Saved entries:
——————————

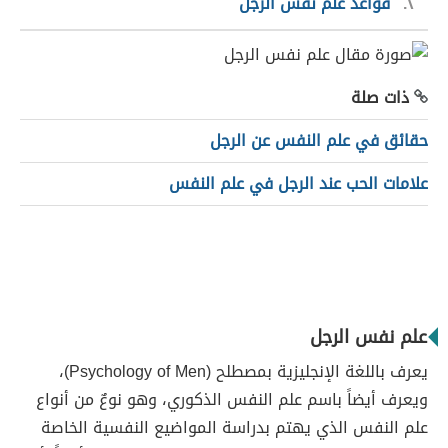
٢
قواعد علم نفس الرجل
ذات صلة
حقائق في علم النفس عن الرجل
علامات الحب عند الرجل في علم النفس
علم نفس الرجل
يعرف باللغة الإنجليزية بمصطلح (Psychology of Men)،
ويعرف أيضاً باسم علم النفس الذكوري، وهو نوعٌ من أنواع
علم النفس الذي يهتم بدراسة المواضيع النفسية الخاصة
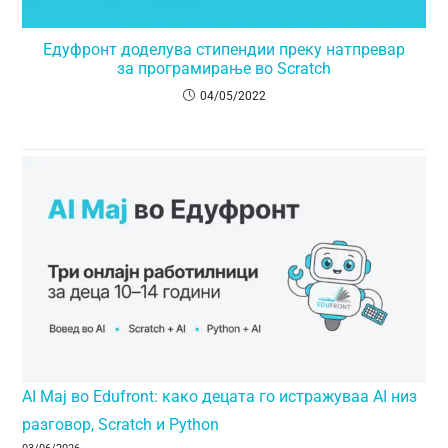
Едуфронт доделува стипендии преку натпревар
за програмирање во Scratch
04/05/2022
AI Мај во Edufront: како децата го истражуваа AI низ
разговор, Scratch и Python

——————————

Can you rewrite all the records above with "Scratch" replaced by "Snap" and everything else left unchanged, omitting the pictures?

٢
قواعد علم نفس الرجل
ذات صلة
حقائق في علم النفس عن الرجل
علامات الحب عند الرجل في علم النفس
علم نفس الرجل
يعرف باللغة الإنجليزية بمصطلح (Psychology of Men)،
ويعرف أيضاً باسم علم النفس الذكوري، وهو نوعٌ من أنواع
علم النفس الذي يهتم بدراسة المواضيع النفسية الخاصة
Едуфронт доделува стипендии преку натпревар
за програмирање во Snap
04/05/2022
AI Мај во Edufront: како децата го истражуваа AI низ
разговор, Snap и Python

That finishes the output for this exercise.